══ AUSGEWÄHLTER TEXT ══

# Zugriff auf alte Festplatte



## kar_sten (17. Juli 2008)

Hallo!

Ich habe in meinen neuen Rechner meine alte Festplatte eingebaut, damit ich vom neuen aus die alten Daten lesen kann und muss feststellen, dass mich Vista die nicht lesen lässt.
Wie kann ich das umgehen?


----------



## Dennis Wronka (17. Juli 2008)

Welches Dateisystem hat die Platte denn?
Vielleicht hat MS ja beschlossen dass Vista kein FAT{16,32} mehr unterstuetzt, in einer Art ultimativem Schlag um dieses FS auszurotten.
Obwohl, ich glaub eher nicht, denn viele Speichersticks kommen ja per Default damit daher, so z.B. mein MP3-Player.

Also trotzdem: Welche FS hat die Platte?
Ist sicher dass sie noch okay ist?

Probier es eventuell mal mit einer Linux LiveCD.


----------



## kar_sten (17. Juli 2008)

═══
══ DATENSATZZEILEN ══

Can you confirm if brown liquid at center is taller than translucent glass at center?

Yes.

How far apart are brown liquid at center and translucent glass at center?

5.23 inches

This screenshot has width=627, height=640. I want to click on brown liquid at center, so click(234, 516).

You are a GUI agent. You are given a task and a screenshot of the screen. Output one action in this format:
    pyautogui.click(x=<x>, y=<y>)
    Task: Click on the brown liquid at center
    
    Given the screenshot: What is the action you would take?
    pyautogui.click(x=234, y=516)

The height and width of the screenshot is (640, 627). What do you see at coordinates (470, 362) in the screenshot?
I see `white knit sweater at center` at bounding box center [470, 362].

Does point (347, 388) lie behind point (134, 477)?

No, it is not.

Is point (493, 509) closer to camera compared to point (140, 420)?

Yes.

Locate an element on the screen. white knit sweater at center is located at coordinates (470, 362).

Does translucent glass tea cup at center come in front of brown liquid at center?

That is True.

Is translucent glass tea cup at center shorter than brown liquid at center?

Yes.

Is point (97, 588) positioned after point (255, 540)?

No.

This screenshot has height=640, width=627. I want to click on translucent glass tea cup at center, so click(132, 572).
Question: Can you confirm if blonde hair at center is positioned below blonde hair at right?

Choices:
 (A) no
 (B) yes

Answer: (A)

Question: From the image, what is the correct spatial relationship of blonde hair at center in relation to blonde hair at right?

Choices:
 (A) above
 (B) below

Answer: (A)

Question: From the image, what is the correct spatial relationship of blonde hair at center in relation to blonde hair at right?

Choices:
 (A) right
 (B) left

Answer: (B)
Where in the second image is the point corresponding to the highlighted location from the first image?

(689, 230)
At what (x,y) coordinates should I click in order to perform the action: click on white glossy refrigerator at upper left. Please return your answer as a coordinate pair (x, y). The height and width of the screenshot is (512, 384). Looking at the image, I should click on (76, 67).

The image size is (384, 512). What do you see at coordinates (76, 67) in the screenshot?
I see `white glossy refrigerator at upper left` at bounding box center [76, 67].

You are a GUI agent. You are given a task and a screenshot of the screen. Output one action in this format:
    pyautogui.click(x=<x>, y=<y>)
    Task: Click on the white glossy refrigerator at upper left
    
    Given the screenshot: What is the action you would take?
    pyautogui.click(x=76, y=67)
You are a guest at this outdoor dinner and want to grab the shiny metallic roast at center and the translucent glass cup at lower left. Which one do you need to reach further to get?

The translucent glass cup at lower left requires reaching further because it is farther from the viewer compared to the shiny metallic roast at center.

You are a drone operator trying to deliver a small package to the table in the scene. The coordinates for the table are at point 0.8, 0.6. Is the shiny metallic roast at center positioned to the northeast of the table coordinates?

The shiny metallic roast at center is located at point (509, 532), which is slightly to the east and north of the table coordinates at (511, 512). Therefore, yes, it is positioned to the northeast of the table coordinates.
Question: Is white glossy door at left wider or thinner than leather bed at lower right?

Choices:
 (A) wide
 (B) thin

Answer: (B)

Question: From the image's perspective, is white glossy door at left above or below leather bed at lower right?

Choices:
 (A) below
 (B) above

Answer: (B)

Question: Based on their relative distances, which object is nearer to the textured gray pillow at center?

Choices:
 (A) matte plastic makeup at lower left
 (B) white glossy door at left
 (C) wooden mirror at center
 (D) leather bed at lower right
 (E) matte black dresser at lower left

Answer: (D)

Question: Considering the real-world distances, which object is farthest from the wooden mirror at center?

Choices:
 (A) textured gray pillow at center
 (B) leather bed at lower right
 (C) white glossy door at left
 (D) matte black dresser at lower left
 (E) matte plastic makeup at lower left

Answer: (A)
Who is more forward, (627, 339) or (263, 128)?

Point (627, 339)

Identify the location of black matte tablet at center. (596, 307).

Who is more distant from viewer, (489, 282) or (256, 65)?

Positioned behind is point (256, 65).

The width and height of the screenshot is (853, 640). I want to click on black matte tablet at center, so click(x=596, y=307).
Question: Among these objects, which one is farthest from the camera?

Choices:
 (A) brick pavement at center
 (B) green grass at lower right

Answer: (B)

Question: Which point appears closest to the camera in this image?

═══

• **DIE AUFGABE**
Beantworte anhand des Threads zur alten Festplatte diese Fragen:
1. Welches Betriebssystem lässt kar_sten die alten Daten nicht lesen?
2. Welches eigene Gerät nennt Dennis Wronka als Beispiel für Speicher, die per Default mit FAT kommen?
3. Womit soll kar_sten es laut Dennis Wronka eventuell probieren?

• **LÖSUNG**
1. Vista
2. Seinen MP3-Player
3. Mit einer Linux LiveCD